FREE RANGING: Shortcuts can be long road to hell
Getting lost is really easy, stressful and risky.
Getting lost is easier than one thinks and it doesn’t take an inebriated numpty far from home to do it, laments Jim Freeman. Pictures: Jim Freeman
You have to be brave – or damned stupid – to take a shortcut when you know where you want to be but aren’t certain of where you are. People who think they’re smart (that’s most of us and every second lieutenant ever commissioned) are convinced they’ve got impeccable senses of direction and that they’ll never, ever get lost. Until it happens to them and they start to panic …
Forget white slave traders, body-part snatchers or alien abductions; cities are filled with people still trying to find their way back to hotels ever since imbibing a couple too many with locals in Irish bars in the back streets of Anywhere, Eastern Europe five years ago.
Visitors to cities such as Edinburgh think wynds and closes (alleys) are quaint features of life in bygone days.
They forget that labyrinthine corridors, just wide enough for one person, were designed to isolate besieging soldiers from their companions in mediaeval times; confused men on their own are easy to kill.
Getting lost is easier than one thinks and it doesn’t take an inebriated numpty far from home to do it.
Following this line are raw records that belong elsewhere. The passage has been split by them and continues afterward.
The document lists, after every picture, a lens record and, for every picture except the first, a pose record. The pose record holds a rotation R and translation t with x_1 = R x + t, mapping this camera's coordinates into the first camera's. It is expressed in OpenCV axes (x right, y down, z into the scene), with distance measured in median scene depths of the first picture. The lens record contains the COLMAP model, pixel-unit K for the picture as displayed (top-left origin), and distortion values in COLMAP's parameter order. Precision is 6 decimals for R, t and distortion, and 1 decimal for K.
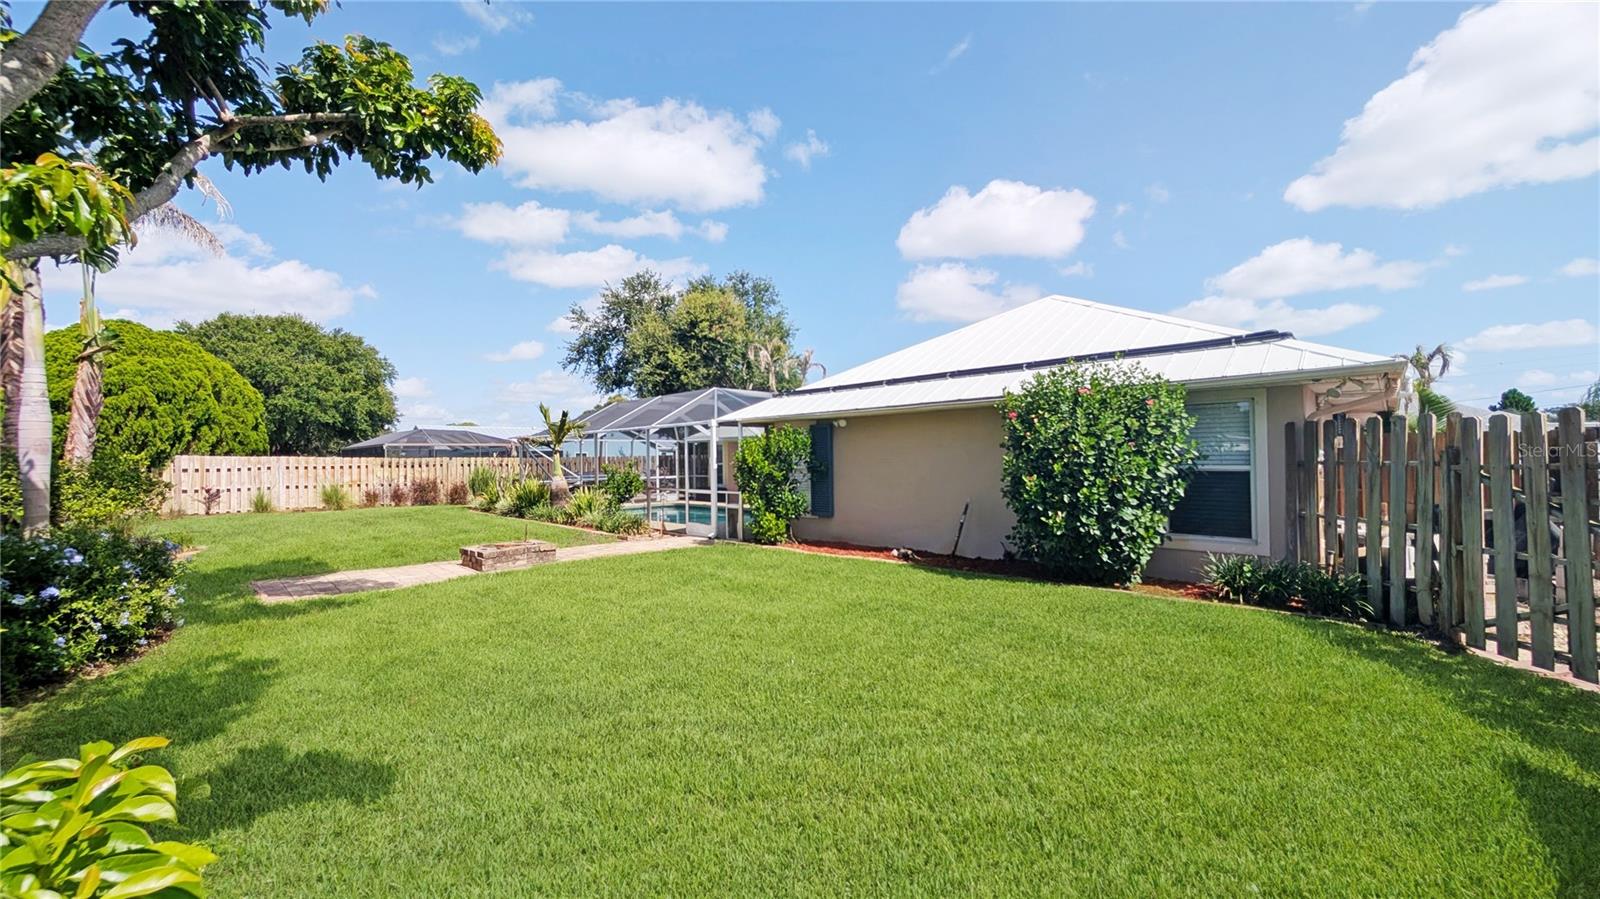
lens RADIAL K [[602.4, 0, 795.1], [0, 602.4, 446.9], [0, 0, 1]] dist [0.001170, 0.000157]
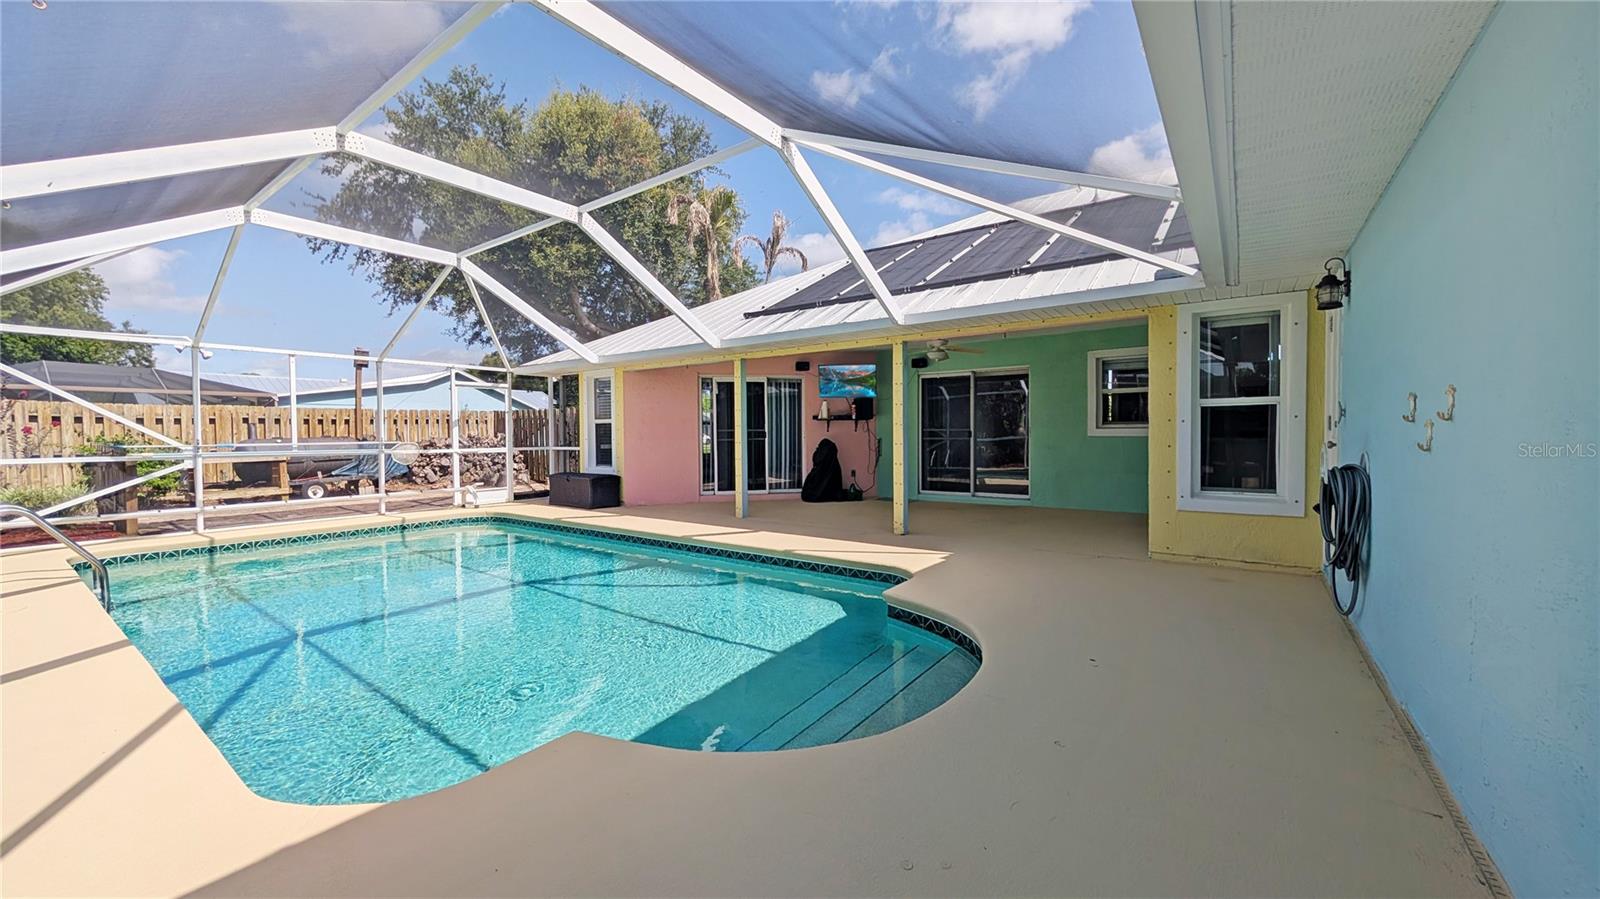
lens RADIAL K [[602.4, 0, 795.1], [0, 602.4, 446.9], [0, 0, 1]] dist [0.001170, 0.000157]
pose [[0.987392, 0.009957, 0.157982, -0.048031], [-0.015882, 0.999215, 0.036283, 0.025576], [-0.157497, -0.038334, 0.986775, 0.458799]]
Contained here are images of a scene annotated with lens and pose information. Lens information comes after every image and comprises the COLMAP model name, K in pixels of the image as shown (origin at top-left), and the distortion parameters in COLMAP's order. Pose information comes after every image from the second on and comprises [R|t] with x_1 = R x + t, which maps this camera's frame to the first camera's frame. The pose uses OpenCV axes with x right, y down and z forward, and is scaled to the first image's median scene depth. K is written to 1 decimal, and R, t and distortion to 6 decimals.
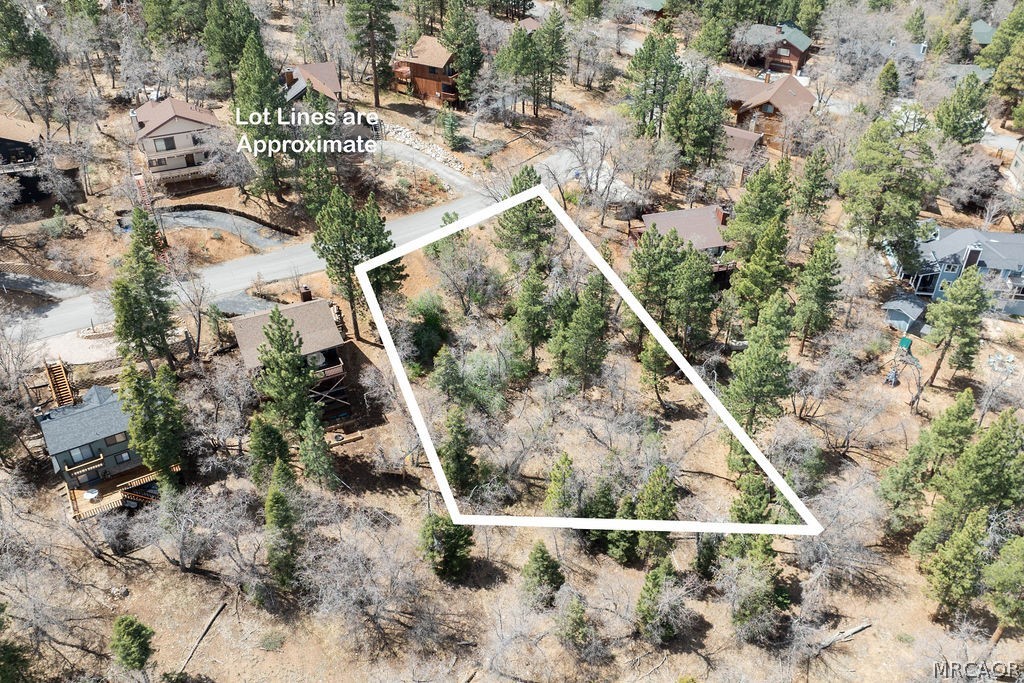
lens RADIAL K [[856.5, 0, 517.4], [0, 856.5, 341.7], [0, 0, 1]] dist [-0.018663, -0.003473]
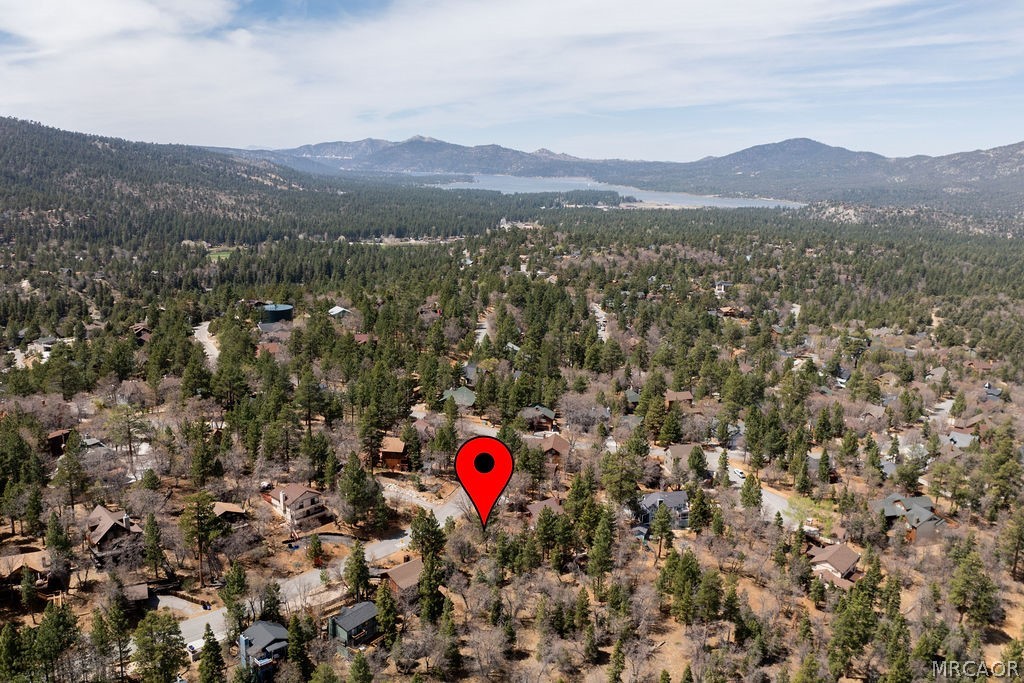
lens RADIAL K [[856.5, 0, 517.4], [0, 856.5, 341.7], [0, 0, 1]] dist [-0.018663, -0.003473]
pose [[0.929574, -0.073779, 0.361178, -0.623966], [0.206009, 0.916466, -0.343002, 0.210792], [-0.305701, 0.393251, 0.867122, -1.052839]]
Just recently, a highly experienced trail guide of my acquaintance (no name, we’ll spare the fellow his blushes) in the Overstrand spent several hours blundering around fynbos thickets and pine plantations in the dark before emerging scratched, bruised and badly frightened.
We’d been visiting a farm outside Baardskeerdersbos on our motorcycles when it began to get dark. I was heading back to Grootbos Nature Reserve and he was going home, so he waved me off and away I rode. He hadn’t noticed that he had left his bike’s light on and the battery was dead. He tried to give it a running start but no dice. He put the bike on its stand and tried to call his wife. No signal.
He figured to walk down to the main road which was a couple of kilometres away – not a problem because he’s a very fit fellow and he was sure there would be a shortcut through the vineyards he had noticed on the way in.
This was a big mistake, especially when it was completely dark and the torch on his cellphone was as dead as his bike. He fell heavily into a ditch filled with freezing water and was utterly disorientated. Fortunately there was a happy ending and only his self-esteem took a serious knock, as it was with two trail-runners who thought they would get the jump on fellow competitors during a run through the Wild Coast.
Rather than tackle the steep hills beside the sea, they headed inland to take shortcuts through the forests, thinking it would not only be easier on the legs but also cut a couple of kilometres off the run. I guarantee it’s the last time they’ll have that bright idea; they probably still have nightmares about their experience. Lest I sound preachy, I’m far from averse to pushing my luck with my urban and rural navigation skills. Only once have I nearly come badly (even potentially fatally) unstuck, mainly because I’m a technology Luddite.
I was covering the 2016 Mapungubwe Wildrun which takes place over three days between South Africa, Zimbabwe and Botswana. There was no way a 55-year-old unfit and overweight toppie with 15kg of camera equipment would be able to keep up with the tribe of lithe athletes and their rifle-toting game guard escort. All I could do was leapfrog them and work my way backwards from each refreshment station.
I was issued with a GPS but only discovered once I set out, alone and unarmed in a Big Five area, that the GPS had been programmed for runners coming towards me and not in the direction I was walking! I did not know how to reverse the programme. The only time I knew I was on the right track was when the screen showed a string of red dots behind me and nothing in front.